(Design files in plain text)
☆ ☆ ☆ ☆

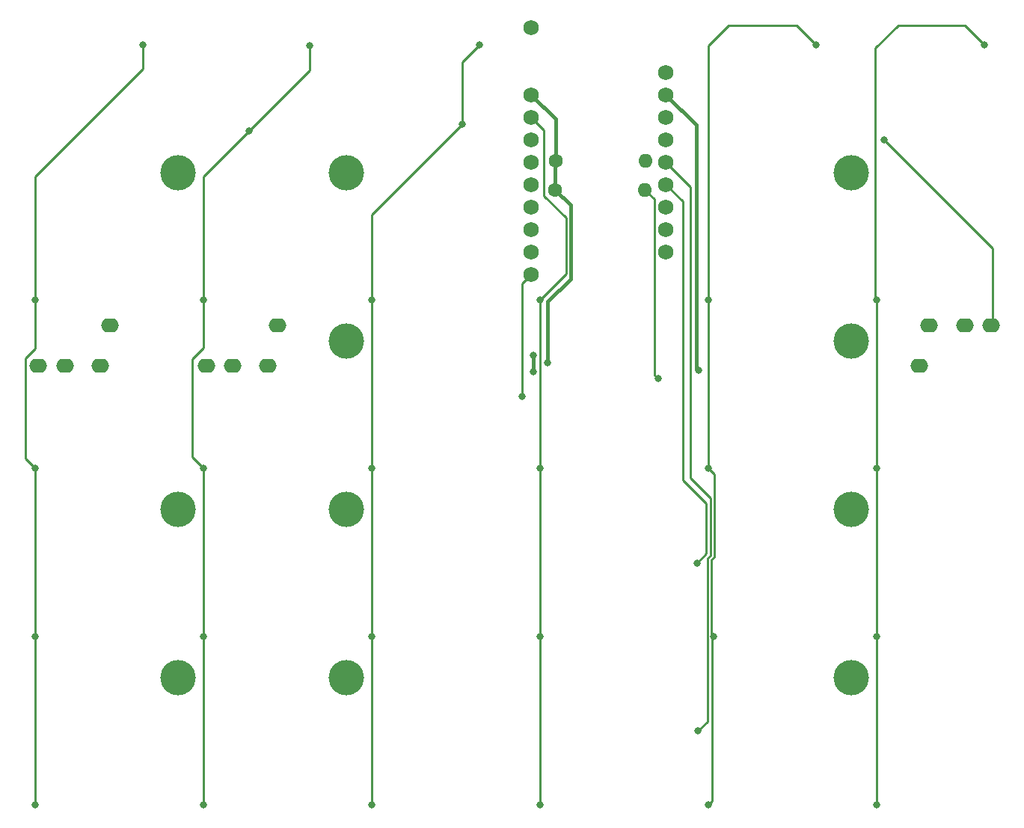
<source format=gtl>
%TF.GenerationSoftware,KiCad,Pcbnew,(5.1.10)-1*%
%TF.CreationDate,2022-04-05T14:22:13-05:00*%
%TF.ProjectId,graham cracker,67726168-616d-4206-9372-61636b65722e,rev?*%
%TF.SameCoordinates,Original*%
%TF.FileFunction,Copper,L1,Top*%
%TF.FilePolarity,Positive*%
%FSLAX46Y46*%
G04 Gerber Fmt 4.6, Leading zero omitted, Abs format (unit mm)*
G04 Created by KiCad (PCBNEW (5.1.10)-1) date 2022-04-05 14:22:13*
%MOMM*%
%LPD*%
G01*
G04 APERTURE LIST*
%TA.AperFunction,ComponentPad*%
%ADD10O,2.000000X1.600000*%
%TD*%
%TA.AperFunction,ComponentPad*%
%ADD11C,4.000000*%
%TD*%
%TA.AperFunction,ComponentPad*%
%ADD12C,1.752600*%
%TD*%
%TA.AperFunction,ComponentPad*%
%ADD13O,1.600000X1.600000*%
%TD*%
%TA.AperFunction,ComponentPad*%
%ADD14C,1.600000*%
%TD*%
%TA.AperFunction,ViaPad*%
%ADD15C,0.800000*%
%TD*%
%TA.AperFunction,Conductor*%
%ADD16C,0.250000*%
%TD*%
%TA.AperFunction,Conductor*%
%ADD17C,0.400000*%
%TD*%
G04 APERTURE END LIST*
D10*
X92350000Y-83500000D03*
X89350000Y-83500000D03*
X96350000Y-83500000D03*
X97450000Y-78900000D03*
D11*
X86175000Y-61575000D03*
X86175000Y-118725000D03*
X105225000Y-61575000D03*
X86175000Y-99675000D03*
X162375000Y-118725000D03*
X162375000Y-99675000D03*
X105225000Y-118725000D03*
X105225000Y-99675000D03*
X162375000Y-61575000D03*
X105225000Y-80625000D03*
X162375000Y-80625000D03*
D10*
X73350000Y-83500000D03*
X70350000Y-83500000D03*
X77350000Y-83500000D03*
X78450000Y-78900000D03*
D12*
X141395000Y-50260000D03*
X141395000Y-52800000D03*
X141395000Y-55340000D03*
X141395000Y-57880000D03*
X141395000Y-60420000D03*
X141395000Y-62960000D03*
X141395000Y-65500000D03*
X141395000Y-68040000D03*
X141395000Y-70580000D03*
X126155000Y-73120000D03*
X126155000Y-70580000D03*
X126155000Y-68040000D03*
X126155000Y-65500000D03*
X126155000Y-62960000D03*
X126155000Y-60420000D03*
X126155000Y-57880000D03*
X126155000Y-55340000D03*
X126155000Y-52800000D03*
X126155000Y-45180000D03*
D13*
X139045000Y-60300000D03*
D14*
X128885000Y-60300000D03*
D13*
X139035000Y-63550000D03*
D14*
X128875000Y-63550000D03*
D10*
X175200000Y-78900000D03*
X178200000Y-78900000D03*
X171200000Y-78900000D03*
X170100000Y-83500000D03*
D15*
X125149989Y-86950011D03*
X144899997Y-105799997D03*
X145000000Y-124800000D03*
X82200000Y-47100000D03*
X70000000Y-76000000D03*
X70000000Y-95050000D03*
X70000000Y-114100000D03*
X70000000Y-133150000D03*
X89050000Y-76000000D03*
X89050000Y-95050000D03*
X89050000Y-114100000D03*
X89050000Y-133150000D03*
X94245500Y-56845498D03*
X101089516Y-47260484D03*
X108100000Y-76000000D03*
X108100000Y-95050000D03*
X108100000Y-114100000D03*
X120300000Y-47100000D03*
X108100000Y-133150000D03*
X118342285Y-56124979D03*
X127150000Y-76000000D03*
X127150000Y-95050000D03*
X127150000Y-114100000D03*
X127150000Y-133150000D03*
X146200000Y-76000000D03*
X146200000Y-95050000D03*
X158400000Y-47100000D03*
X146200000Y-133150000D03*
X146800010Y-114074998D03*
X165250000Y-76000000D03*
X165250000Y-95050000D03*
X165250000Y-114100000D03*
X177450000Y-47100000D03*
X165250000Y-133150000D03*
X140500000Y-84924989D03*
X127999996Y-83100000D03*
X166100010Y-57900000D03*
X126374990Y-84124979D03*
X126400014Y-82299990D03*
X145118785Y-84000010D03*
D16*
X125149989Y-74125011D02*
X126155000Y-73120000D01*
X125149989Y-86950011D02*
X125149989Y-74125011D01*
X143302528Y-96402528D02*
X143302528Y-64867528D01*
X145950000Y-99050000D02*
X143302528Y-96402528D01*
X145950000Y-104749994D02*
X145950000Y-99050000D01*
X143302528Y-64867528D02*
X141395000Y-62960000D01*
X144899997Y-105799997D02*
X145950000Y-104749994D01*
X145000000Y-124800000D02*
X145000000Y-124800000D01*
X144200000Y-63225000D02*
X141395000Y-60420000D01*
X144200000Y-96200000D02*
X144200000Y-63225000D01*
X146450011Y-98450011D02*
X144200000Y-96200000D01*
X146075000Y-123725000D02*
X146075000Y-105261404D01*
X145000000Y-124800000D02*
X146075000Y-123725000D01*
X146075000Y-105261404D02*
X146450011Y-104886393D01*
X146450011Y-104886393D02*
X146450011Y-98450011D01*
X70000000Y-76000000D02*
X70000000Y-76000000D01*
X70000000Y-95050000D02*
X70000000Y-114100000D01*
X70000000Y-114100000D02*
X70000000Y-133150000D01*
X82200000Y-49840998D02*
X82200000Y-47100000D01*
X70000000Y-62040998D02*
X82200000Y-49840998D01*
X70000000Y-76000000D02*
X70000000Y-62040998D01*
X68900000Y-82600000D02*
X68900000Y-93950000D01*
X70000000Y-81500000D02*
X68900000Y-82600000D01*
X68900000Y-93950000D02*
X70000000Y-95050000D01*
X70000000Y-76000000D02*
X70000000Y-81500000D01*
X89050000Y-81450000D02*
X89050000Y-76000000D01*
X87800000Y-82700000D02*
X89050000Y-81450000D01*
X87800000Y-93800000D02*
X87800000Y-82700000D01*
X89050000Y-95050000D02*
X87800000Y-93800000D01*
X89050000Y-76000000D02*
X89050000Y-62040998D01*
X89050000Y-62040998D02*
X94245500Y-56845498D01*
X94245500Y-56845498D02*
X101089516Y-50001482D01*
X101089516Y-50001482D02*
X101089516Y-47260484D01*
X89050000Y-133150000D02*
X89050000Y-114100000D01*
X89050000Y-114100000D02*
X89050000Y-95050000D01*
X108100000Y-76000000D02*
X108100000Y-95050000D01*
X108100000Y-95050000D02*
X108100000Y-114100000D01*
X108100000Y-114100000D02*
X108100000Y-133150000D01*
X118342285Y-49057715D02*
X118342285Y-56124979D01*
X120300000Y-47100000D02*
X118342285Y-49057715D01*
X108100000Y-66367264D02*
X118342285Y-56124979D01*
X108100000Y-76000000D02*
X108100000Y-66367264D01*
X127150000Y-133150000D02*
X127150000Y-114100000D01*
X127150000Y-114100000D02*
X127150000Y-95050000D01*
X127150000Y-82876998D02*
X127150000Y-76000000D01*
X127150000Y-95050000D02*
X127150000Y-82876998D01*
X127600000Y-56785000D02*
X126155000Y-55340000D01*
X127600000Y-64200000D02*
X127600000Y-56785000D01*
X130074989Y-66674989D02*
X127600000Y-64200000D01*
X130074989Y-73075011D02*
X130074989Y-66674989D01*
X127150000Y-76000000D02*
X130074989Y-73075011D01*
X146200000Y-76000000D02*
X146200000Y-95050000D01*
X156200000Y-44900000D02*
X158400000Y-47100000D01*
X148500000Y-44900000D02*
X156200000Y-44900000D01*
X146200000Y-47200000D02*
X148500000Y-44900000D01*
X146200000Y-76000000D02*
X146200000Y-47200000D01*
X146525011Y-113799999D02*
X146800010Y-114074998D01*
X146525011Y-105447804D02*
X146525011Y-113799999D01*
X146575000Y-132775000D02*
X146575000Y-114300008D01*
X146200000Y-95050000D02*
X146900022Y-95750022D01*
X146200000Y-133150000D02*
X146575000Y-132775000D01*
X146900022Y-95750022D02*
X146900022Y-105072793D01*
X146900022Y-105072793D02*
X146525011Y-105447804D01*
X146575000Y-114300008D02*
X146800010Y-114074998D01*
X165250000Y-133150000D02*
X165250000Y-114100000D01*
X165250000Y-114100000D02*
X165250000Y-95050000D01*
X165250000Y-95050000D02*
X165250000Y-76000000D01*
X165100000Y-75850000D02*
X165250000Y-76000000D01*
X165100000Y-47500000D02*
X165100000Y-75850000D01*
X167700000Y-44900000D02*
X165100000Y-47500000D01*
X175250000Y-44900000D02*
X167700000Y-44900000D01*
X177450000Y-47100000D02*
X175250000Y-44900000D01*
X139035000Y-63550000D02*
X140100000Y-64615000D01*
X140100000Y-64615000D02*
X140100001Y-84524990D01*
X140100001Y-84524990D02*
X140500000Y-84924989D01*
X128875000Y-60310000D02*
X128885000Y-60300000D01*
D17*
X128875000Y-63550000D02*
X128875000Y-60310000D01*
X128885000Y-55530000D02*
X126155000Y-52800000D01*
X128885000Y-60300000D02*
X128885000Y-55530000D01*
X127999996Y-76200004D02*
X127999996Y-83100000D01*
X130600000Y-65275000D02*
X130600000Y-73600000D01*
X130600000Y-73600000D02*
X127999996Y-76200004D01*
X128875000Y-63550000D02*
X130600000Y-65275000D01*
D16*
X178400000Y-70199990D02*
X166100010Y-57900000D01*
X178400000Y-78700000D02*
X178400000Y-70199990D01*
X178200000Y-78900000D02*
X178400000Y-78700000D01*
D17*
X126374990Y-84124979D02*
X126374990Y-82325014D01*
D16*
X126374990Y-82325014D02*
X126400014Y-82299990D01*
D17*
X144800000Y-83681225D02*
X145118785Y-84000010D01*
X144800000Y-56205000D02*
X144800000Y-83681225D01*
X141395000Y-52800000D02*
X144800000Y-56205000D01*
M02*

</source>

☆ ☆ ☆ ☆

▸ Job
Each line of the entries that contains the word "format" should be listed.

▸ Finished exercise
<source format=gtl>
G04 Gerber Fmt 4.6, Leading zero omitted, Abs format (unit mm)*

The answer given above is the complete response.